Par Julien Courtois, maître de chapelle

Cette période de confinement inédite empêche la pratique musicale collective comme nous avons l’habitude de la vivre. Pour autant, plusieurs orchestres ou chorales ont su faire preuve d’inventivité pour continuer à jouer et chanter…

Un art vivant

La musique est par définition un art vivant. Même si la technologie a permis l’enregistrement et la diffusion d’une musique « en boîte », l’expérience musicale ne prend toute sa plénitude que lorsqu’elle est vécue physiquement. De plus, et bien qu’il soit possible de pratiquer son instrument seul (il en va de même pour un chanteur), la musique demeure avant tout une discipline collective. Elle se vit ensemble : un groupe d’instrumentistes ou de chanteurs qui développent une polyphonie, font entrer les sons en harmonie, c’est là l’essence même de la musique ! Elle entre en résonnance avec un lieu, avec un public. C’est ainsi que la musique pénètre plus profondément au cœur de chacun, ceux qui la jouent comme ceux qui l’écoutent, et qu’elle suscite des émotions intenses, parfois spirituelles. La musique est capable de nous transporter, de nous transcender, de nous élever.

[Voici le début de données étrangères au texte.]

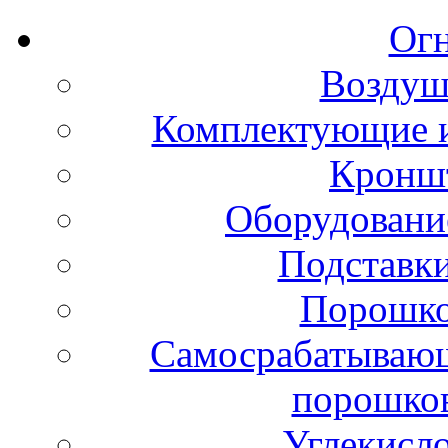
Ог
Воздуш
Комплектующие и
Кронш
Оборудовани
Подставки
Порошко
Самосрабатывающ
порошко
Углекисл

La musique et le confinement

Le confinement entre donc en total contradiction avec la définition que nous venons de donner d’une musique vivante et collective. Nous voici, depuis plusieurs semaines, privés de tout contact avec les autres pour des raisons sanitaires évidentes. Les musiciens ont pu ressentir durement cette absence de contact, cette impossibilité de partager leur art. Plusieurs ont ainsi redoublé d’ingéniosité pour contourner cette impossibilité et, à l’aide des moyens technologiques actuels ont organisé des concerts virtuels, chacun enregistrement chez soi sa partie. Grâce à un travail de montage fastidieux, nous avons ainsi pu voir fleurir sur internet un grand nombre de vidéos qui ont su recréer ce lien que le confinement avait brisé. C’est ainsi que, dans notre diocèse du Puy, quelques maîtrisiens de la cathédrale du Puy ont participé à ce chœur virtuel de 250 petits chanteurs français chantant l’Alléluia du Messie de Haëndel, vidéo qui a dépassé les 184 000 vues ! De même, les jeunes du groupe Alive ont réalisé une performance de ce genre sur le chant « Abba, père ».

Créer du lien

Les italiens ont été les premiers à se retrouver le soir à leurs balcons pour partager un moment musical avec leurs voisins. D’autres initiatives de ce genre ont été reprises un peu partout dans le monde. En France, nous avons notamment la proposition « Eurobalcon » à l’initiative des deux Conservatoire Supérieurs de Paris et Lyon et du Centre de Musique Baroque de Versailles : tous les musiciens qui le souhaitent sont invités à jouer le fameux Prélude du Te Deum de Charpentier (utilisé comme indicatif de l’Eurovision) chaque vendredi à 19h. C’est ainsi que la musique remplit aussi un de ces rôles important : celui de créer du lien… jusqu’à ce qu’il soit possible de se retrouver enfin pour jouer ensemble à nouveau.